Die Langstich-Heftung ist zwar eine Binde-Art aus der klassischen Buchbinderei, aber wird heute nicht mehr häufig angewandt. Eigentlich heißt sie Akten-Heftung und wurde historisch gesehen von den Ordnern und den einfach zu bedienen Mechaniken verdrängt. Sie wurde verwendet einzelne Papierbogen in feste Mappen einzuheften. Immerhin heißt es heute noch abheften und nicht "abordnern".
Mit der Langstichheftung werden die Lagen einzeln mit dem Umschlag verbunden; schließlich sollen die abgehefteten Dokumente einfach entnommen werden können.

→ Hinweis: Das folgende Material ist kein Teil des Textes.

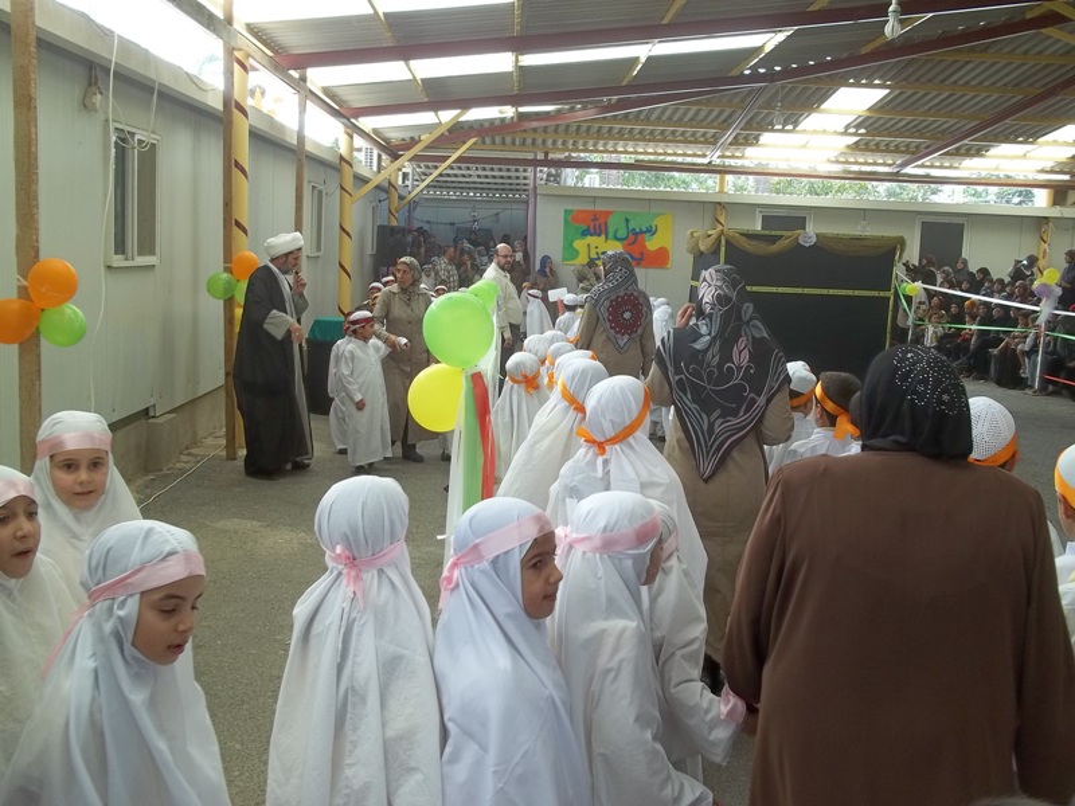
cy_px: 403
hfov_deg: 51.4
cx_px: 538
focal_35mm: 36
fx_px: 1118
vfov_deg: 39.7
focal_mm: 6.5
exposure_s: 1/80
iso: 64
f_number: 3.1
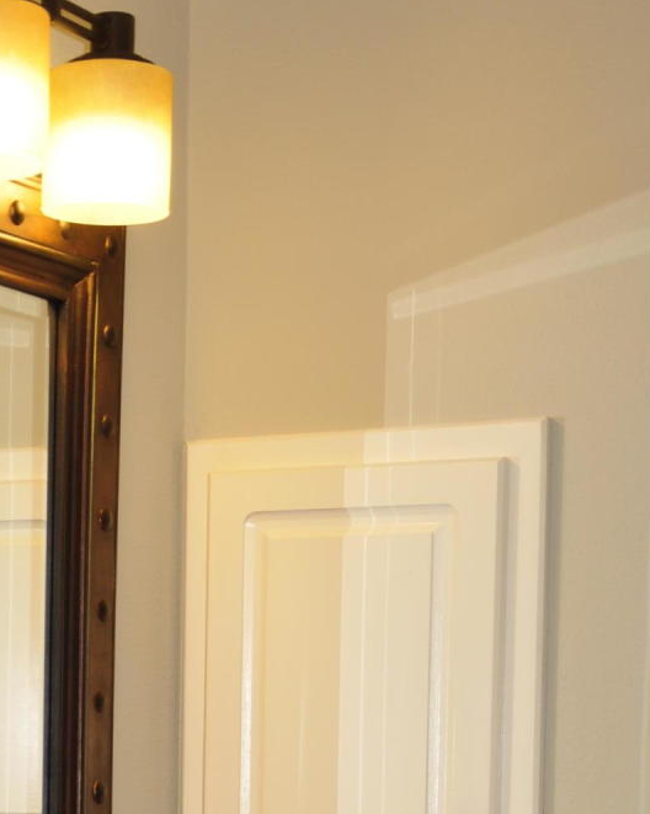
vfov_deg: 17.5
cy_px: 885
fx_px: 2561
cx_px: -74
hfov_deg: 14.1
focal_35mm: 106
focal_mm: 25
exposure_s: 1/60
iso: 200
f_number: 4
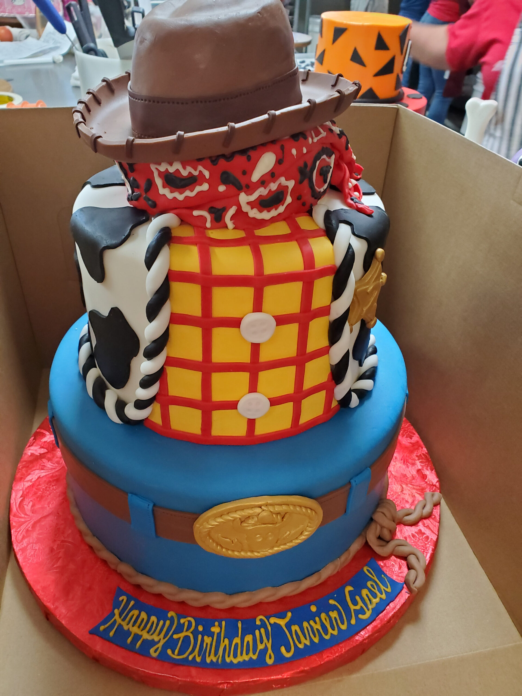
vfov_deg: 67.3
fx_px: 523
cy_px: 348
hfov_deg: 53.1
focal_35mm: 26
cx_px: 261
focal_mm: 4.3
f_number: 2.4
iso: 500
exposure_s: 1/39
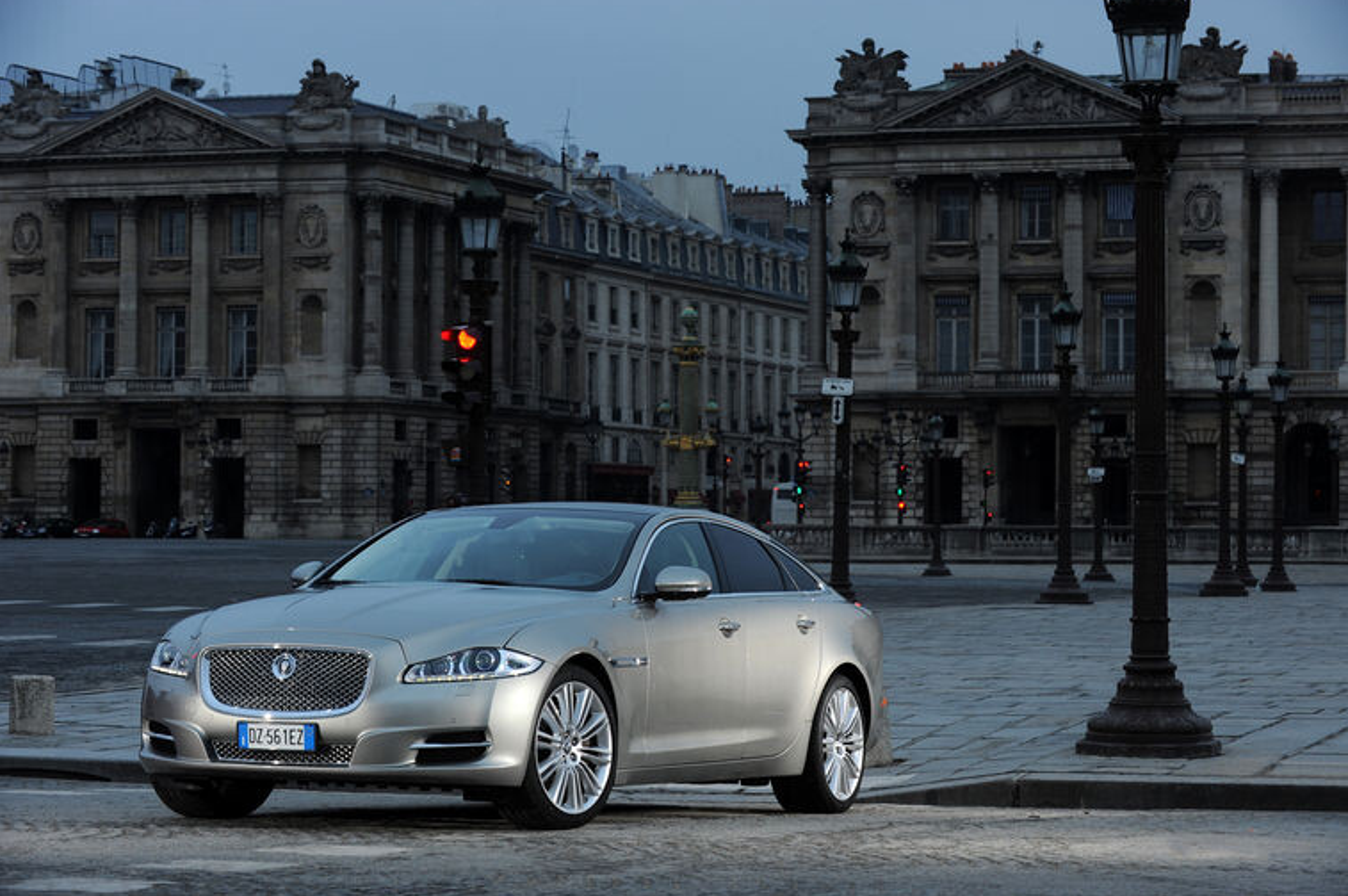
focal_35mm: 104
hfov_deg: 19.7
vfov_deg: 13.1
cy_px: 448
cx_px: 673
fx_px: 3890
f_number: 8
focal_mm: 102
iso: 200
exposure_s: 1/15
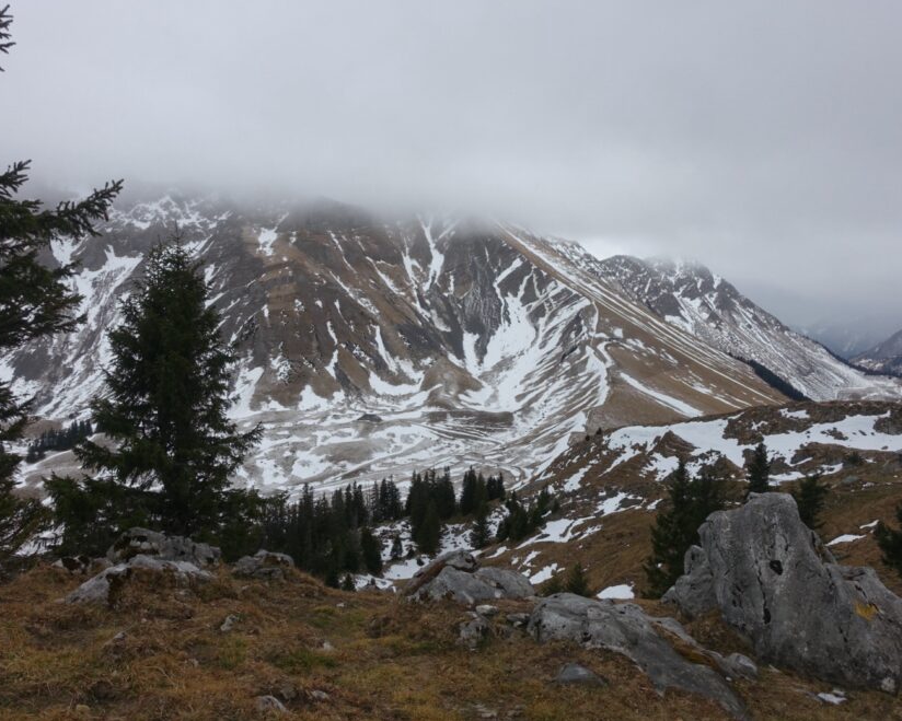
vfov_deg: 51.5
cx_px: 447
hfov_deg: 62.2
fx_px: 747
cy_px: 348
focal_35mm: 28
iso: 125
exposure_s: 1/125
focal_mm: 8.8
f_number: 7.1
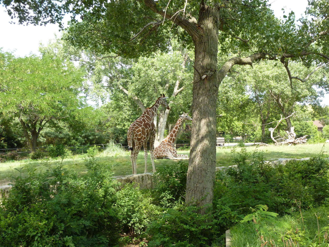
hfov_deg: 44.8
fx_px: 399
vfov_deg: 34.3
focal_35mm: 42
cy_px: 124
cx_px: 164
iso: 250
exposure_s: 1/500
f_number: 3.7
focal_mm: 6.9
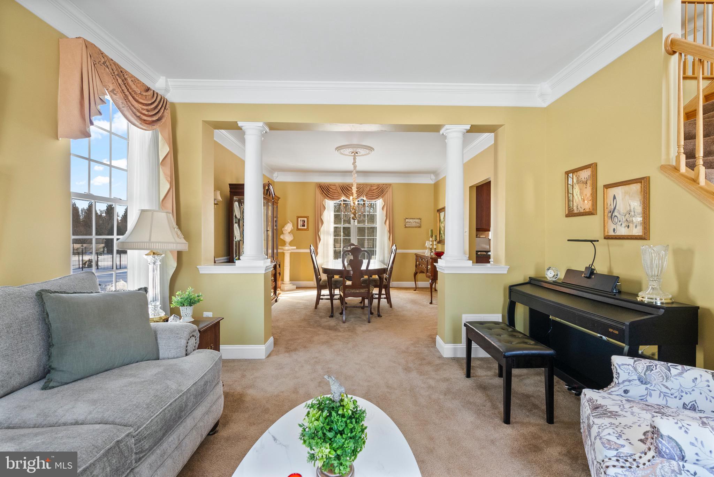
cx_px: 357
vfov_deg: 73.8
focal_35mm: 16
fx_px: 317
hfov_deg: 96.7
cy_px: 238
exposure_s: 1/30
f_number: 7.1
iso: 1250
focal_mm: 16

Das ist heute vielleicht nicht mehr so bedeutend, aber die umgekehrte Möglichkeit weißt Ähnlichkeiten zu der Funktion eines Travlers Journal auf. Bei diesen Hüllen sind am Rücken mehrere Gummibänder gearbeitet, unter denen du Hefte durchschieben kannst, damit sie in der Hülle bleiben. Bei der Langstich-Heftung ist das ebenfalls möglich, auch wenn das Einheften der Lage ein wenig aufwendiger ist.
Wichtigste Materialien
- Leder (im Prinzip geht jedes Leder, bei der Vorlage ist es ein Vollleder von 4-5 mm Dicke)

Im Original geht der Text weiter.